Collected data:
:::

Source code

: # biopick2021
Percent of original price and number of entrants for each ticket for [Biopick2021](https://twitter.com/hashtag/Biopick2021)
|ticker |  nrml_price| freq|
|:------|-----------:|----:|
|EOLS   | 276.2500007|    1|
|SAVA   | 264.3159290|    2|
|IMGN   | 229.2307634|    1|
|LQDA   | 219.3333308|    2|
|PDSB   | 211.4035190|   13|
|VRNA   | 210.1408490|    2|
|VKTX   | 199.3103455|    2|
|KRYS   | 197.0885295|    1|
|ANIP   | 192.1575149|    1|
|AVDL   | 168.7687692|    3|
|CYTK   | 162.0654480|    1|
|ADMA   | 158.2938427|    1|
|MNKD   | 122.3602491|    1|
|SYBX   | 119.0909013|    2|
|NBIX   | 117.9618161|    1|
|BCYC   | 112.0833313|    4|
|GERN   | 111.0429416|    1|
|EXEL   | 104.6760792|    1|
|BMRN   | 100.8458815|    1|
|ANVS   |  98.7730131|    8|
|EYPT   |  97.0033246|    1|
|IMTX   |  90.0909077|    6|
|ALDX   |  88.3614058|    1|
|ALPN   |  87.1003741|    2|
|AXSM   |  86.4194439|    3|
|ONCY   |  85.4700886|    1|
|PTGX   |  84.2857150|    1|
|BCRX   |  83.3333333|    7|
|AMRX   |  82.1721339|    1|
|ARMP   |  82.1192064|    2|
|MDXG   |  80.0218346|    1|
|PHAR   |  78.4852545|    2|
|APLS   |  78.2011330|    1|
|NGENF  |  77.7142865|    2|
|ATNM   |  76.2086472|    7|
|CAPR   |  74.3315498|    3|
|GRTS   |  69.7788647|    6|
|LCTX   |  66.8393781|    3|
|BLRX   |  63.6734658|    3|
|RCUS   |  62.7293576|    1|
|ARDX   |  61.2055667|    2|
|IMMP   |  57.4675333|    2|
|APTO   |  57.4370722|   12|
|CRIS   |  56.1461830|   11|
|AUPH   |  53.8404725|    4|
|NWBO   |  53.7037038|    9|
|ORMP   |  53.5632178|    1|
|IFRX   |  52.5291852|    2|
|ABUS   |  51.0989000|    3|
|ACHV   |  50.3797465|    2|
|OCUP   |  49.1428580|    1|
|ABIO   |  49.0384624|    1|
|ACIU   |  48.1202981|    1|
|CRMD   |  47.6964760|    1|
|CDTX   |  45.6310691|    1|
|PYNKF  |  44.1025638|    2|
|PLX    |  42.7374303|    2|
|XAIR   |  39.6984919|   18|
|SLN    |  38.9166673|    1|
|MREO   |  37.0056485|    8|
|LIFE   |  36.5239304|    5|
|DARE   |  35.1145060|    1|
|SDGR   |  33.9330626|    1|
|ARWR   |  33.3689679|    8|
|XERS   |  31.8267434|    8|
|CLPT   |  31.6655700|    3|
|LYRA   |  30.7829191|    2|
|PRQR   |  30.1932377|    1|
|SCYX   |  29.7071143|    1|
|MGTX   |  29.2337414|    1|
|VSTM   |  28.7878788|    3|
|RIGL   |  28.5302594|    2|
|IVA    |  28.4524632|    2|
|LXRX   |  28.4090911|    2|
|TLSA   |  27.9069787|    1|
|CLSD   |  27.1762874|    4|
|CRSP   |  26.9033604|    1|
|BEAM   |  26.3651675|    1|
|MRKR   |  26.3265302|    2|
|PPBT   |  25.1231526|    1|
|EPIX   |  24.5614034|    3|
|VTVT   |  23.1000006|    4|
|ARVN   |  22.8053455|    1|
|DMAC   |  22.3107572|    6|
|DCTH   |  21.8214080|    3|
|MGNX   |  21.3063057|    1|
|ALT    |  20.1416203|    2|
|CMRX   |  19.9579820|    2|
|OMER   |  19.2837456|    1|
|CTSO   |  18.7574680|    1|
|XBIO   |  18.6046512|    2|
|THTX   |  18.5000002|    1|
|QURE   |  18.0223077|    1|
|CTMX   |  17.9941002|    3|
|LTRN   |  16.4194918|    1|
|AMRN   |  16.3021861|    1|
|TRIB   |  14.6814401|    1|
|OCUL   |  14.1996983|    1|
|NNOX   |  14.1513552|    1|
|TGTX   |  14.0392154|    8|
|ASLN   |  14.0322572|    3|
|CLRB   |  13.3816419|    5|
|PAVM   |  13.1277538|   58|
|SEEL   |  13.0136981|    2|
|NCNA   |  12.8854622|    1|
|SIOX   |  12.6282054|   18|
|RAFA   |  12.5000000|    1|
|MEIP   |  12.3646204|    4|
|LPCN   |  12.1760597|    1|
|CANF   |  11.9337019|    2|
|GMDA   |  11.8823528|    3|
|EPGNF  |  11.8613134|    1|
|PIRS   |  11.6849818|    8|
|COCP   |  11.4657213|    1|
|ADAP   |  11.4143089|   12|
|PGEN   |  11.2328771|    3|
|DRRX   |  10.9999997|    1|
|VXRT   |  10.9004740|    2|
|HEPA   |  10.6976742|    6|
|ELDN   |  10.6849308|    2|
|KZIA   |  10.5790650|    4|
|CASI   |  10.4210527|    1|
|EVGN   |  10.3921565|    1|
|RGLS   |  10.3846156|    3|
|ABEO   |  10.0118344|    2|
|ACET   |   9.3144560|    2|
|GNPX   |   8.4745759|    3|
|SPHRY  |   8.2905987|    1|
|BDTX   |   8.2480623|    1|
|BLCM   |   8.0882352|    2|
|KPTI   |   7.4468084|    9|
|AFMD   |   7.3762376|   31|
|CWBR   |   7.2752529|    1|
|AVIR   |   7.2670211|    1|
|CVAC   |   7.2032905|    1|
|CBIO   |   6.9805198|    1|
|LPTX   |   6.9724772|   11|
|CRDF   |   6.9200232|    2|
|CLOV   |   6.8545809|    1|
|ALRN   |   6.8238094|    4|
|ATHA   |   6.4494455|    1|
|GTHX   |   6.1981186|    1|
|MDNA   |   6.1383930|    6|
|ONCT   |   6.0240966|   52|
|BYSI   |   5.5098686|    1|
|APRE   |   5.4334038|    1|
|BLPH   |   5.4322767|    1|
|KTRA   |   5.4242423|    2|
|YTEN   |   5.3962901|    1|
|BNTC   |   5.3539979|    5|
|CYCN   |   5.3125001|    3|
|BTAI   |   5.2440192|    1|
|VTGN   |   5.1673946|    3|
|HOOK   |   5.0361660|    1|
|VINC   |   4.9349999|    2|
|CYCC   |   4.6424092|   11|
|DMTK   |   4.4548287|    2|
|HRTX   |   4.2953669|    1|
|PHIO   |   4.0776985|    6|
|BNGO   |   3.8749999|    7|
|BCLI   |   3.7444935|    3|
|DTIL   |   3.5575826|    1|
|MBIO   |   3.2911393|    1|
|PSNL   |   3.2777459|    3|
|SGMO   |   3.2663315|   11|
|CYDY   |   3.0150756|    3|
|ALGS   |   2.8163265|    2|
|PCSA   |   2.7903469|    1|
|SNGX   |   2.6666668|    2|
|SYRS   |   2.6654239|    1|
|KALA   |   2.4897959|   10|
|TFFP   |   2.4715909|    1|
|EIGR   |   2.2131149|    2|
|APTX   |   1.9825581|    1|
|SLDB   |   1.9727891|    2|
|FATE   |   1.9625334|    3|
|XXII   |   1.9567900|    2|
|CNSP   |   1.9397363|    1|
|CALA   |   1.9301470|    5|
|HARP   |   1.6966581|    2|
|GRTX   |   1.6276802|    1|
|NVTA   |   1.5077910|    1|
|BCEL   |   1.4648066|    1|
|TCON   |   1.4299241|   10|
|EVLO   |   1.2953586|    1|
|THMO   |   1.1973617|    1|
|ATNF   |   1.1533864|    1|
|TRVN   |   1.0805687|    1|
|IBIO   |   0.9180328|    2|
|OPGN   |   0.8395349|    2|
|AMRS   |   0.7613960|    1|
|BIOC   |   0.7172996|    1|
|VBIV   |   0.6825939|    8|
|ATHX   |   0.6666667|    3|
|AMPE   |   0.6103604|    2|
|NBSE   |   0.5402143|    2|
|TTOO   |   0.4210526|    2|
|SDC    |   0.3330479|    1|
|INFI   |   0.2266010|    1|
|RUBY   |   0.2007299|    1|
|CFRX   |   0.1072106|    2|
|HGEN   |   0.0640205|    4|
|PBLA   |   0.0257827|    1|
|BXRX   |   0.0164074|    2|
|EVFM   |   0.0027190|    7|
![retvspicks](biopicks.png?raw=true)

:::

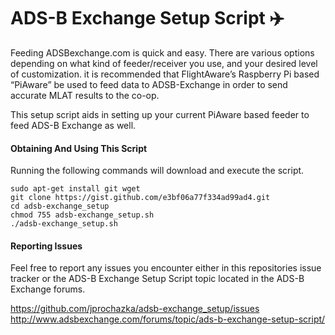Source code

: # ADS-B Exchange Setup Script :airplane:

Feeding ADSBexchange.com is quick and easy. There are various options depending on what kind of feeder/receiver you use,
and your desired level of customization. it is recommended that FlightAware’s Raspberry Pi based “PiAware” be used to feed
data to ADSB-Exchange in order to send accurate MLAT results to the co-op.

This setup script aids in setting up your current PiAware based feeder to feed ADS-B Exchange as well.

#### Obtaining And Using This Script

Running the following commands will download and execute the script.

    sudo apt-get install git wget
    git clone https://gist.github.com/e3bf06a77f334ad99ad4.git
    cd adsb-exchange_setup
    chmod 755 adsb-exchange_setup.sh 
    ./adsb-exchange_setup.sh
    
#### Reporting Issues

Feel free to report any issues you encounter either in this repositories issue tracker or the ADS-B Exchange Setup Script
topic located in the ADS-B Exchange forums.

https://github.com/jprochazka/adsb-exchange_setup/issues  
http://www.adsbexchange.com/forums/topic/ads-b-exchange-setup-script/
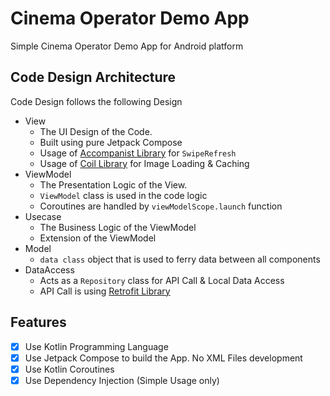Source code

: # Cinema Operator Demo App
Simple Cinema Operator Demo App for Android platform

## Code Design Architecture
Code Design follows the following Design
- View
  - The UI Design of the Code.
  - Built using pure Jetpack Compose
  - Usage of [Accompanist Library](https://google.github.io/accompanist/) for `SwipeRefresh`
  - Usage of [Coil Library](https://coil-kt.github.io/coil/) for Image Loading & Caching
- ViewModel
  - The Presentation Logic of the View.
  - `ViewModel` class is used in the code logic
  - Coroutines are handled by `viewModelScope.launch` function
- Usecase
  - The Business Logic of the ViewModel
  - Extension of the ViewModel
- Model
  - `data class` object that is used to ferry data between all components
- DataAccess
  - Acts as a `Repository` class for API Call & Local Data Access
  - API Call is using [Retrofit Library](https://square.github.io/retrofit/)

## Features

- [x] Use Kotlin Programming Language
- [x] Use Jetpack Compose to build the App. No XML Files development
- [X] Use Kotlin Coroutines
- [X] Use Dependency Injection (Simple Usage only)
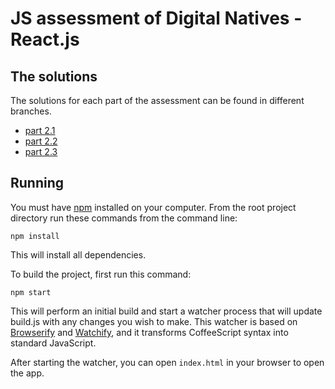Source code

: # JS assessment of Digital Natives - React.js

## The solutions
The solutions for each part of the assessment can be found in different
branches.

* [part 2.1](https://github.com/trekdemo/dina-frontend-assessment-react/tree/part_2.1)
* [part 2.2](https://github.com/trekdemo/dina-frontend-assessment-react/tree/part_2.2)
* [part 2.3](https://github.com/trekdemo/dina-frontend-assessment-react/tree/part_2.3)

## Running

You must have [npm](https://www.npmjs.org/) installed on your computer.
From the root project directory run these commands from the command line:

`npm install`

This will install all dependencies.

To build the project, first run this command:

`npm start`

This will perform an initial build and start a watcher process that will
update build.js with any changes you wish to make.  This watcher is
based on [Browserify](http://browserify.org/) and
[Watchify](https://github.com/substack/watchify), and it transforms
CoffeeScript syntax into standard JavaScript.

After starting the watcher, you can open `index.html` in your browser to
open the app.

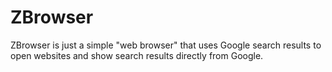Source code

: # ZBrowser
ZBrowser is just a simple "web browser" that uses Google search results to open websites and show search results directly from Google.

:::

PROMPT:
Although pictures appear among the records above, write out exactly only the lines from the one that has "- Extension of the ViewModel" through the one that has "You must have", and leave the pictures out.

WRITTEN SOLUTION:
  - Extension of the ViewModel
- Model
  - `data class` object that is used to ferry data between all components
- DataAccess
  - Acts as a `Repository` class for API Call & Local Data Access
  - API Call is using [Retrofit Library](https://square.github.io/retrofit/)

## Features

- [x] Use Kotlin Programming Language
- [x] Use Jetpack Compose to build the App. No XML Files development
- [X] Use Kotlin Coroutines
- [X] Use Dependency Injection (Simple Usage only)
Source code

: # JS assessment of Digital Natives - React.js

## The solutions
The solutions for each part of the assessment can be found in different
branches.

* [part 2.1](https://github.com/trekdemo/dina-frontend-assessment-react/tree/part_2.1)
* [part 2.2](https://github.com/trekdemo/dina-frontend-assessment-react/tree/part_2.2)
* [part 2.3](https://github.com/trekdemo/dina-frontend-assessment-react/tree/part_2.3)

## Running

You must have [npm](https://www.npmjs.org/) installed on your computer.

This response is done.